Some snippets
Keynes on how to achieve recovery
or public authority must be called in aid to create additional current incomes through the expenditure of borrowed or printed money. [skip] "Thus as the prime mover in the first stage of the technique of recovery I lay overwhelming emphasis on the increase of national purchasing power resulting from governmental expenditure which is financed by Loans and not by taxing present incomes. Nothing else counts in comparison with this.I dare to comment on Keynes.
Keynes hadn't arrived at The General Theory (1926) yet, or, at least, he hadn't arrived at Hicks (1937). In the IS-LM model, increased public spending causes increased aggregate demand even if it is financed through increased taxes. Deficit spending has a larger effect, but balanced budget spending increases have a positive multiplier (equal to 1 if the economy is in a liquidity trap).
Coppola explains "What exactly was Keynes criticising in this letter? It was FDR's National Industrial Recovery Programme: "

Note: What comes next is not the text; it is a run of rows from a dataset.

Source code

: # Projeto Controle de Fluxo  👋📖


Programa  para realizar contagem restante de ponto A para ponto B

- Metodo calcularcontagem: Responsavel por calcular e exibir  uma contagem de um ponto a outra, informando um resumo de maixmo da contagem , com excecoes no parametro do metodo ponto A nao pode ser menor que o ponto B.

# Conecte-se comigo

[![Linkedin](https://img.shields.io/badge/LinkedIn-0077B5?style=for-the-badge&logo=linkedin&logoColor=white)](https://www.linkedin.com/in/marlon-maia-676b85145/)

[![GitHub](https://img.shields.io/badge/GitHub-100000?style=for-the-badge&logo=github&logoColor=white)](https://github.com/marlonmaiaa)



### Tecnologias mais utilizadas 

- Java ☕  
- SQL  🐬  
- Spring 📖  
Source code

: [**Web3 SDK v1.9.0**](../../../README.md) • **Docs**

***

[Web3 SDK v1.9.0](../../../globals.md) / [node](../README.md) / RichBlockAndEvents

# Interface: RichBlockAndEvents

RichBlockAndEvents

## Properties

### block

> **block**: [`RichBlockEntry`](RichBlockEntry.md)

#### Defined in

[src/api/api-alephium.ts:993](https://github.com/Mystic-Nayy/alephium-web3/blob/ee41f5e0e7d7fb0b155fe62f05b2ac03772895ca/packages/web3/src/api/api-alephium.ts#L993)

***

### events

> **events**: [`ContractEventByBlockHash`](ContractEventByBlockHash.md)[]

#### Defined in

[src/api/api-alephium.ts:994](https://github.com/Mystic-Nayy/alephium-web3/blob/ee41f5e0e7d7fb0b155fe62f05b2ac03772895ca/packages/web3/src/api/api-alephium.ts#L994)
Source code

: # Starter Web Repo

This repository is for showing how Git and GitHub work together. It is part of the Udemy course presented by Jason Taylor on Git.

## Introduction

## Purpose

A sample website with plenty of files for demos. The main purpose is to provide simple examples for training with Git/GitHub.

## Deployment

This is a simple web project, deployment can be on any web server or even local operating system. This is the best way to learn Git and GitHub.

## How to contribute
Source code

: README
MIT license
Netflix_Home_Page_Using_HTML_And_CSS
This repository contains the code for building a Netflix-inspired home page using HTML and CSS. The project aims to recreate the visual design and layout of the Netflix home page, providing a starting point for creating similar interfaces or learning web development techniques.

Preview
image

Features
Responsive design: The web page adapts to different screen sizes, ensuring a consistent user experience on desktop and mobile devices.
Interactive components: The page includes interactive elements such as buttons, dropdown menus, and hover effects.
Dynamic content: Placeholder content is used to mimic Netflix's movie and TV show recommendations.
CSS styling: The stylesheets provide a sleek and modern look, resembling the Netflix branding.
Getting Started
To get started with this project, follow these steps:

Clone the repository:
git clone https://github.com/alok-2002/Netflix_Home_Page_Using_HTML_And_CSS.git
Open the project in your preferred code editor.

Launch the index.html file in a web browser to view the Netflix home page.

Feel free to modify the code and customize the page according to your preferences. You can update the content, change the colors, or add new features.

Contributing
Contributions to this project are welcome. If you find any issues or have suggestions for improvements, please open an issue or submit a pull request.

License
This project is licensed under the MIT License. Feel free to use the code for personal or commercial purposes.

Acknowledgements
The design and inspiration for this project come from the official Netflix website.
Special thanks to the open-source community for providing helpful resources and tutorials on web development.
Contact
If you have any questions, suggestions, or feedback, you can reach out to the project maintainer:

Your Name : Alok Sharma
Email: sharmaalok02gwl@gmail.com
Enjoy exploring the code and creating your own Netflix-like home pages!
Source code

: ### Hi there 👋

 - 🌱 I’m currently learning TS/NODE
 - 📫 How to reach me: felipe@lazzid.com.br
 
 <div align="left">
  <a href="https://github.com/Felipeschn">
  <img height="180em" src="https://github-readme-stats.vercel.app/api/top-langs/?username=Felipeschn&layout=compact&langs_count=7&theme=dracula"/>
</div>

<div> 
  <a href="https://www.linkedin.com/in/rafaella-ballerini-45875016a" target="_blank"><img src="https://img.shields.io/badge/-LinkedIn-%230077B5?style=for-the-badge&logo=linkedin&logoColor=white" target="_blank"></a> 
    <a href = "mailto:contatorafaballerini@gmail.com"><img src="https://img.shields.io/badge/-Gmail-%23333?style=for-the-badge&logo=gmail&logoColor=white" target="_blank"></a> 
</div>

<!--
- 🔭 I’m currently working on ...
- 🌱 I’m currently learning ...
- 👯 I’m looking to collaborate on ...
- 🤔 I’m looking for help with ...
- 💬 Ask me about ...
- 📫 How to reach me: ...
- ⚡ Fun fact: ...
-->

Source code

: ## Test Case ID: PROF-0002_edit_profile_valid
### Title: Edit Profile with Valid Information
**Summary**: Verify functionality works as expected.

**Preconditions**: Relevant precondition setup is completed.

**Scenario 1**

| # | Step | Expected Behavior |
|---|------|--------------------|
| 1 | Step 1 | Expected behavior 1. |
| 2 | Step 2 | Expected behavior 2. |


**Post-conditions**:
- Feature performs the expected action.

Coppola on Keynes and Krugman
And I'm sorry, Professor Krugman, but he doesn't have much time for arguments that deliberately raising inflation will magically restore output, either:I comment
there is much less to be said in favour of rising prices, if they are brought about at the expense of rising output. Some debtors may be helped, but the national recovery as a whole will be retarded. Thus rising prices caused by deliberately increasing prime costs or by restricting output have a vastly inferior value to rising prices which are the natural result of an increase in the nation's purchasing power...... ......too much emphasis on the remedial value of a higher price-level as an object in itself may lead to serious misapprehension as to the part which prices can play in the technique of recovery. The stimulation of output by increasing aggregate purchasing power is the right way to get prices up; and not the other way round".
You are a bit hard on Krugman who would not advocate a National Industrial Recovery Act (I don't know of any economist who thinks it was a good bill). Increased inflation due to promised loose money in the future is quite different.
Also the data from 1933-4 tend provide some support for FDR versus Keynes round one (as the data from 1937-8 overwhelmingly support Keynes v FDR round two). Notably deflation ended and investment levels suggest expected inflation increased sharply. Many (including especially Christina Romer and often Brad DeLong) assert that this must have been due to the US going off the gold standard. But the NIRA aimed to cause this to happen, then it happened. The NIRA involved meddling with the price mechanism (indeed allowing and encouraging anti competitive practices). It is generally detested (also by me). But the few data points of evidence correspond to the hopes of those who enacted it.